Year 5 – Submission Complete

Yay. The end of my fifth year at the University Of Wolverhampton has seen its last taught week session and we are due to hand in all of the files ahead of the deadline in early May.

Part One – Dissertation

Version 17 of my diss consisted of 5250 words which is well inside the 5000 +/- 10% and is titled:

Does Photography Help Us Grieve? Loss, Memory, and the Disappearance of Place

It has taken many months of putting together, including research, reading, referencing, editing, re-reading, proof reading, creating a table of contents, a reference list and a bibliography.

The draft was submitted at Christmas time and the feed-forward from Gavin was utilised in the clean up and restructuring that I completed over the Easter break. More of that can be found here.

The last step was to convert the word document into a PDF file and prepared for upload by placing in my Submissions folder on my Uni Onedrive.

The dissertation accounts for 20% of the marks for this module for the whole year.

Part Two – Portfolio

The second file required is the Portfolio of images that might consist of the pictures I would have printed in the event that I had been exhibiting at the Degree Show. The tutors and course leaders have told us all that the portfolio should contain our best work. I like to think that mine does have these photos within.

There are 14 photos inside my portfolio file, these are a small selection of 2123 photos in my catalogue that are tagged with “Shirehall”. I could easily fill 50 slides with photos that I like from my shoots at the building, inside, outside and above it. Four of the photos in there are from my drones, two of them are scanned redscale negatives, and the rest are a mixture of digital photos from interiors and exteriors.

It has taken a long time to gather a large number of images together in my Lightroom catalogue in a collection, and then whittle them down into a smaller collection where it ended up as the 16, until I spoke with Gavin last week and asked him about two of the images that I didn’t think fitted in with the rest. I’ve chosen to have the backgrounds of the pages as a solid grey colour as it allows a shadow effect of the image, and each image is surrounded by a black small frame, as if I was using the unglazed frames that I prefer at the moment for these images.

With a front page containing a shot of one photo and then my name and the title of the project, and then no other visible words within the slides. I made notes in the footnotes of each slide but these won’t transfer into the PDF file.

Part Three – Reflective Journal

You’re reading my Reflective Journal, it’s an online wordpress blog. So how am I submitting that? Well, an easy way to submit it so that the course staff can see the relevant parts are to create a list of Semesters and Weeks in those semesters, then by the side of each I add a line saying what a post is about then change it to a hyperlink so that the lecturer can click the link to be instantly transported to the blog post.

The blog is my journal and I update it after every week in the uni, every review, every tutorial, every talk, every practical lesson, every shoot, every negative scanning session, every printing session, well you get the idea. It even contains trips that I take that are based around photography and whilst some of these are relevant to the project or the course in general, many are not, apart from the inspiration they give me. I will create many posts for these trips too but might not include them in the list of links to the journal.

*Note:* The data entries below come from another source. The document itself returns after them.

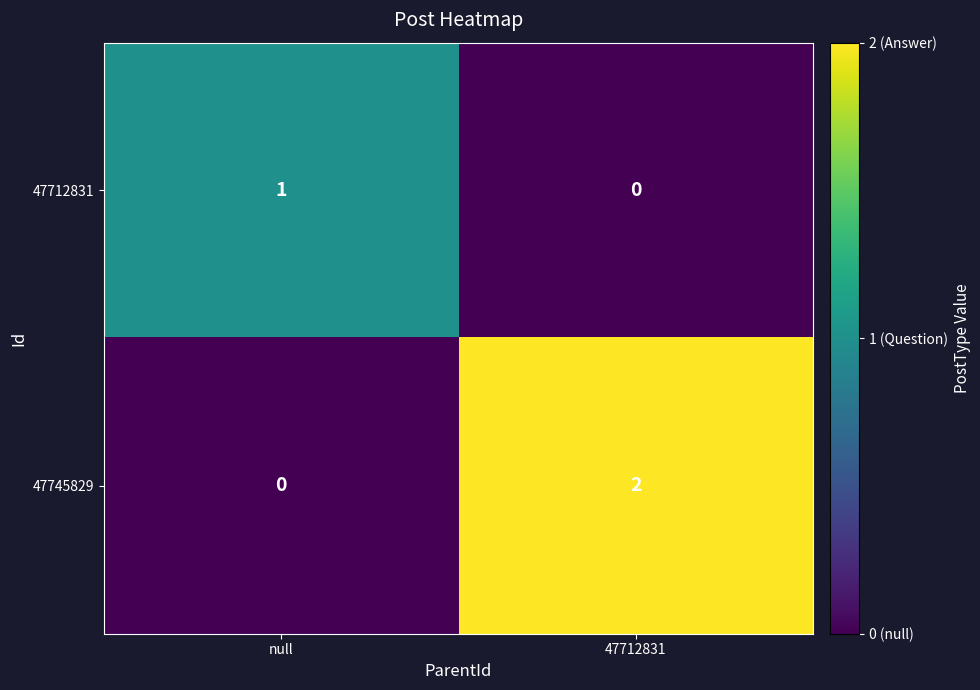

What is the difference between the 47745829 values at 47712831 and null?

2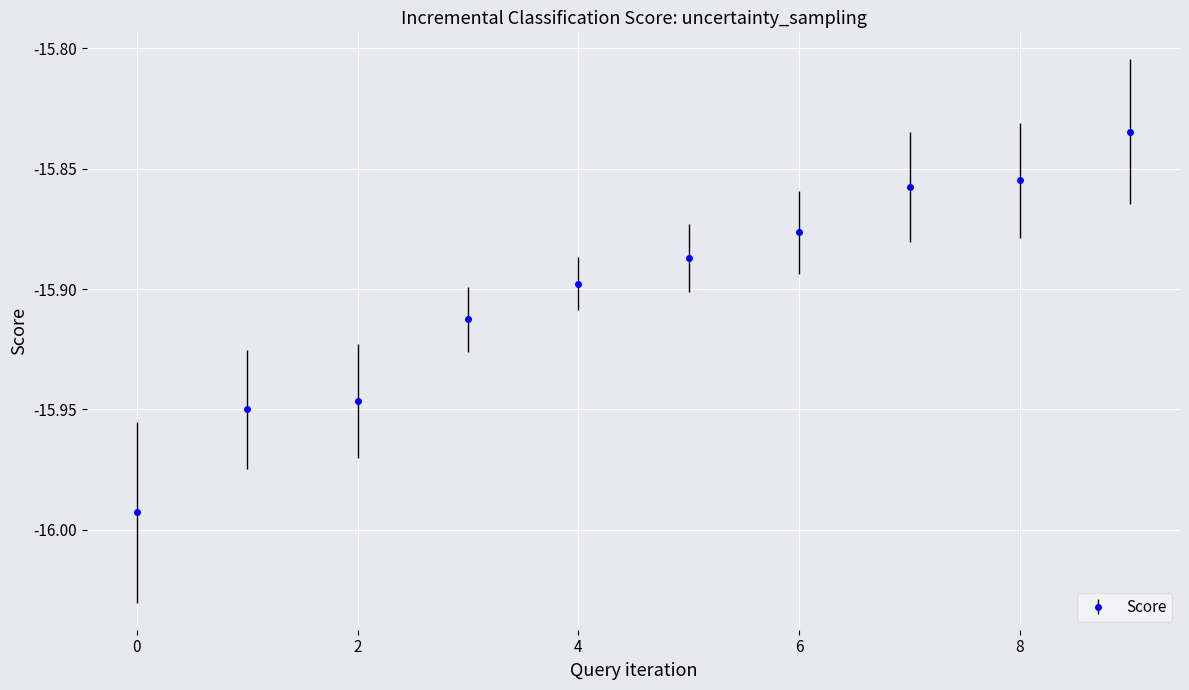

What is the sum of all values?

-159.0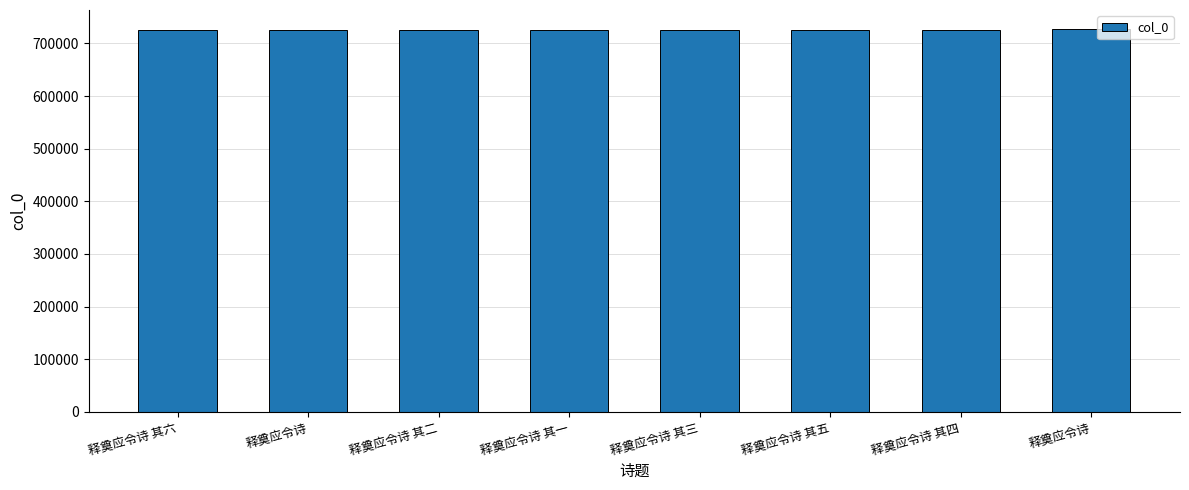

What is the value of the 4th bar from the left?

725307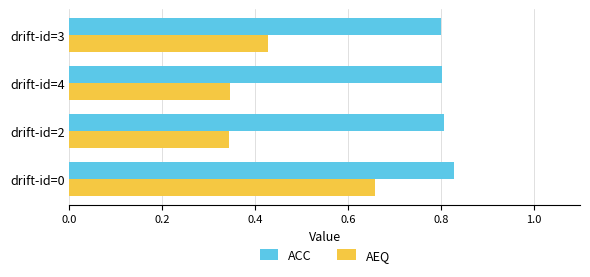

Count the number of data series in this chart.

2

I also separately called out the artists I researched for the year in a separate list as this is mentioned in the Learning Objectives, and rather than the lecturer or marker having to read through the posts to find the references to the artists I have this list.

With this document in a word format I create a copy as a PDF and then move this into the Submissions folder, ahead of the final upload.

The Final Upload

Once the three documents were converted into PDFs and stored in my OneDrive Submissions folder I open the Assignment labelled Coursework in Canvas and then upload the files required. Once they’re uploaded I press the submit button and hey presto! that’s it. I am complete.

Now it’s time to get on with more photography, over the summer break that might inspire me to find a different subject to focus on for the next academic year. Cheers!